残り時間は少ないものと考えるべきだ。「いずれ時間ができたら読もう」なんて言い訳はもうおしまいにして、本当に読みたい本から先に読もう。それが仕事かなにかの役に立つか立たないかなんて、もはやどうでもよいではないか。
というわけで、ながらく本棚に飾ってあった分厚い本に手を付けることにした。いまさら勉強してもしかたがないけど、それを別にしても、純粋な趣味としてでも読んでみたいと思っていた、思い出深い本である。思えば、2000年に出版されたときは高くて手が出せず、経済状態が好転して自分の本棚に置けるようになった頃には、今度は時間がなくなっていたのである。皮肉なものだ。
A.Tverskyの遺した業績と関連研究からなる論文集。全42章、ほとんどの章は公刊済論文の再録という、聳え立つ山脈のようにヘビーな内容である。全部読み通せるとも思えないのだけれど...
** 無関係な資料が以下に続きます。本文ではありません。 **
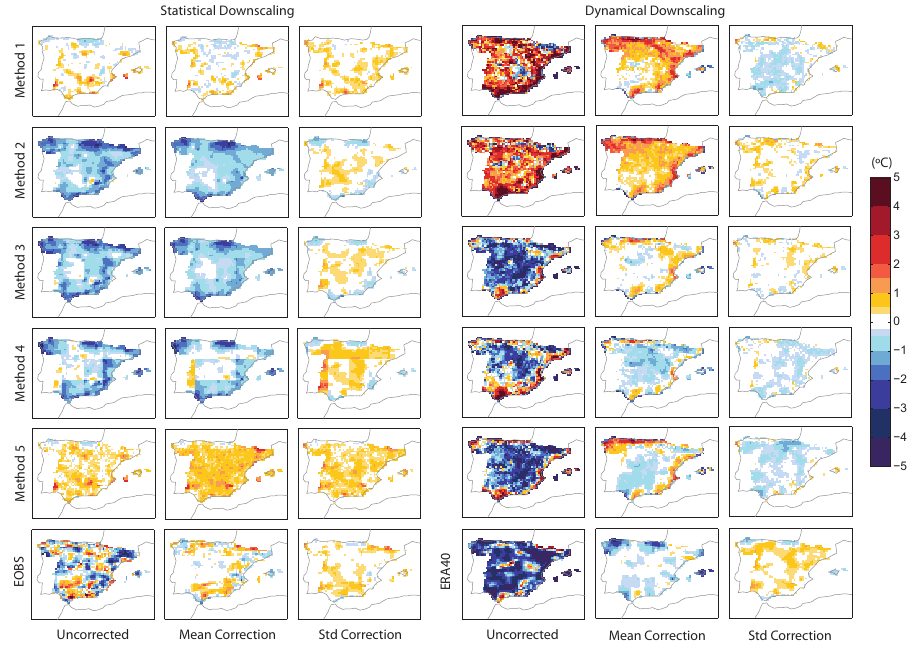
Fig. 4. Spatial bias distribution (in ◦ C) for the 95th percentile of daily maximum temperature for statistical (left panel) and dynamical (right panel) methods with respect to Spain02 in summer. The first column of each panel represent the bias without doing any correction. The second column represents the bias when the correction in the seasonal mean is done. The third column represents the bias when the second-order correction is done. E-OBS and ERA-40 biases with respect Spain02 are also included in the last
Kahneman, D. & Tversky (1984) Choices, values, frames. Kahneman & Tversky (eds) "Choices, values, frames". Chapter 1. Cambridge University Press.
American Psychologistの論文の再録。元論文を読んだはずだが、もちろん覚えていないので、手始めにはちょうど良い。
前半は、リスク下選択における主観価値の話。
意思決定の精神物理学的分析は18cのベルヌーイに遡る。ベルヌーイはすでに、富の増加に際してのリスク回避傾向を主観価値の凹型関数で説明していた[わかりにくいけど、上に凸な関数ってことね]。800ドルの主観価値は1000ドルの主観価値の8割を超えている、だから確実な800ドルは確率80%での1000ドルよりも主観価値が大きい... という説明である。
決定の伝統的な分析では決定の帰結を富の全体の観点から考えるが、実際には人は富の変化に注目する。というわけで我々はプロスペクト理論を提案しました(1979)。ポイントは、(1)富の全体ではなく利得と損失を考えること、(2)利得については凹型、損失においては凸型の関数であること、(3)利得のほうで傾きが大きいこと(損失回避)、である。これまでに指摘されてきた、損失におけるリスク志向性もこの理論で説明できる。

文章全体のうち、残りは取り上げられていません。